Align your mRNA and CDS predictions to the genomic sequence using Macaw to compare the results. Then use the experimentally established mRNA sequence below to validate your prediction. Include the best matching Arabidopsis ESTs from task 3.3., which should came from the same gene,  into your alignment (you may have to reverse-complement some of these sequences first). Produce an experimentally supported ORF prediction and predicted protein sequence.

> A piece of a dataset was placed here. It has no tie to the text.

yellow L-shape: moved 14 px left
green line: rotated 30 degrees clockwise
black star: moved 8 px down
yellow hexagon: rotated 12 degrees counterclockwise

>mRNA gi_23270371 Arabidopsis thaliana At1g70140 mRNA sequence
AACTCCACATTAAACCAAAACCTCCAAAAAGAATCATTTATTTAAATTATCTTCCCGTTTTAAGTTCCTG
AGATTTTTGGGAATTGTAAATTTGAAGAAAATTAAACAAAGACGTGTTTTCATTTTTTTTTTTGTTTCCT
TTATTGATCTCTCTCTATCTCTCTAAATGAGCTAAATCGTTAATGGCTGCCATGTTTAATCATCCATGGC
CTAATTTAACCCTAATTTACTTCTTCTTCATCGTCGTTTTACCATTCCAATCACTTTCTCAATTTGATTC
TCCTCAAAATATCGAAACTTTCTTCCCCATCTCTTCACTCTCCCCTGTTCCACCACCGCTTCTTCCACCT
TCGTCAAACCCATCTCCGCCGTCGAATAATTCATCATCTTCGGATAAAAAAACAATCACCAAAGCTGTCC
TTATAACAGCAGCAAGTACTTTACTTGTAGCTGGAGTTTTCTTCTTCTGCCTCCAAAGATGTATCATCGC
ACGGAGACGGAGAGACAGAGTTGGACCAGTCAGAGTCGAAAACACTTTACCTCCGTATCCTCCTCCTCCG
ATGACGTCGGCGGCGGTGACTACGACTACTTTGGCTAGAGAAGGATTCACGAGGTTTGGTGGTGTGAAAG
GTTTGATTCTTGATGAGAATGGTCTTGATGTGTTGTATTGGAGAAAGCTACAGAGTCAGAGAGAAAGAAG
TGGGAGTTTCAGGAAACAGATCGTCACCGGAGAAGAAGAAGACGAGAAAGAAGTTATTTATTACAAGAAC
AAGAAGAAAACAGAGCCCGTTACAGAGATTCCTCTTCTTAGAGGAAGATCATCTACTTCTCACAGTGTTA
TCCATAACGAAGATCATCAGCCGCCACCGCAGGTGAAACAGAGTGAACCAACACCACCACCGCCACCACC
GTCAATTGCGGTGAAACAGAGTGCACCAACGCCATCGCCACCTCCTCCGATTAAGAAGGGTTCTTCACCA
TCGCCACCGCCACCTCCACCGGTGAAAAAGGTTGGAGCTTTATCATCATCAGCTTCGAAACCACCACCTG
CGCCGGTTAGAGGAGCAAGTGGAGGAGAGACTTCGAAACAAGTAAAGTTGAAGCCTTTACATTGGGATAA
AGTAAACCCTGATTCCGATCATTCAATGGTTTGGGACAAAATCGATCGTGGATCATTCAGTTTCGATGGC
GATTTAATGGAAGCTCTGTTTGGATACGTTGCCGTGGGGAAGAAATCACCAGAACAAGGCGATGAGAAAA
ACCCTAAATCAACGCAAATATTCATACTTGATCCGAGAAAGTCTCAAAACACAGCGATTGTGCTCAAATC
ATTAGGTATGACACGTGAAGAGCTTGTTGAATCACTCATAGAAGGAAACGATTTCGTGCCAGACACTCTT
GAGAGGTTAGCTAGAATAGCTCCAACGAAAGAAGAACAATCAGCCATTCTTGAATTCGACGGTGACACGG
CAAAGCTTGCTGATGCGGAGACGTTTCTGTTTCATCTTCTTAAATCCGTGCCAACCGCGTTTACGAGACT
AAACGCGTTTCTCTTTAGGGCTAATTATTATCCAGAGATGGCTCATCATAGCAAATGTTTACAAACGTTG
GATTTAGCTTGTAAAGAGCTGAGATCTCGTGGCTTGTTTGTGAAGCTTTTGGAGGCAATACTTAAAGCTG
GAAACAGAATGAACGCGGGTACCGCGAGAGGAAACGCTCAAGCGTTTAATCTAACCGCGCTTTTGAAGCT
TTCGGATGTTAAAAGCGTTGATGGGAAGACTTCTTTGCTTAACTTTGTAGTGGAGGAAGTTGTTAGATCG
GAAGGAAAACGTTGTGTTATGAATAGAAGAAGCCATAGCTTAACACGAAGCGGTAGTAGTAACTACAATG
GTGGTAATAGTAGTCTTCAGGTTATGTCGAAAGAAGAGCAAGAGAAAGAGTACTTGAAGCTTGGTTTACC
AGTTGTTGGTGGATTGAGCTCTGAGTTTTCAAACGTGAAGAAAGCTGCTTGTGTGGACTATGAAACGGTT
GTTGCAACTTGTTCTGCTCTTGCGGTTAGAGCGAAAGATGCGAAAACGGTGATTGGAGAATGTGAAGATG
GAGAAGGAGGGAGGTTTGTGAAAACGATGATGACGTTTCTTGATTCGGTAGAGGAAGAGGTGAAAATAGC
GAAAAAAAAAAAAAAAA 

 


7.4

Design PCR primers for detection of a 400 to 700 bp long diagnostic fragment of the cDNA assembled in Task 7.3 using NCBI Primer-Blast or Primer3. Try to select primers that would distinguish between a product amplified from the cDNA and contaminating genomic DNA in a RT-PCR experiment (hint: the Macaw alignment comes handy for this). Present a graphical map of the locus, showing positions of the primers and the cDNA exons mapped to the genomic locus.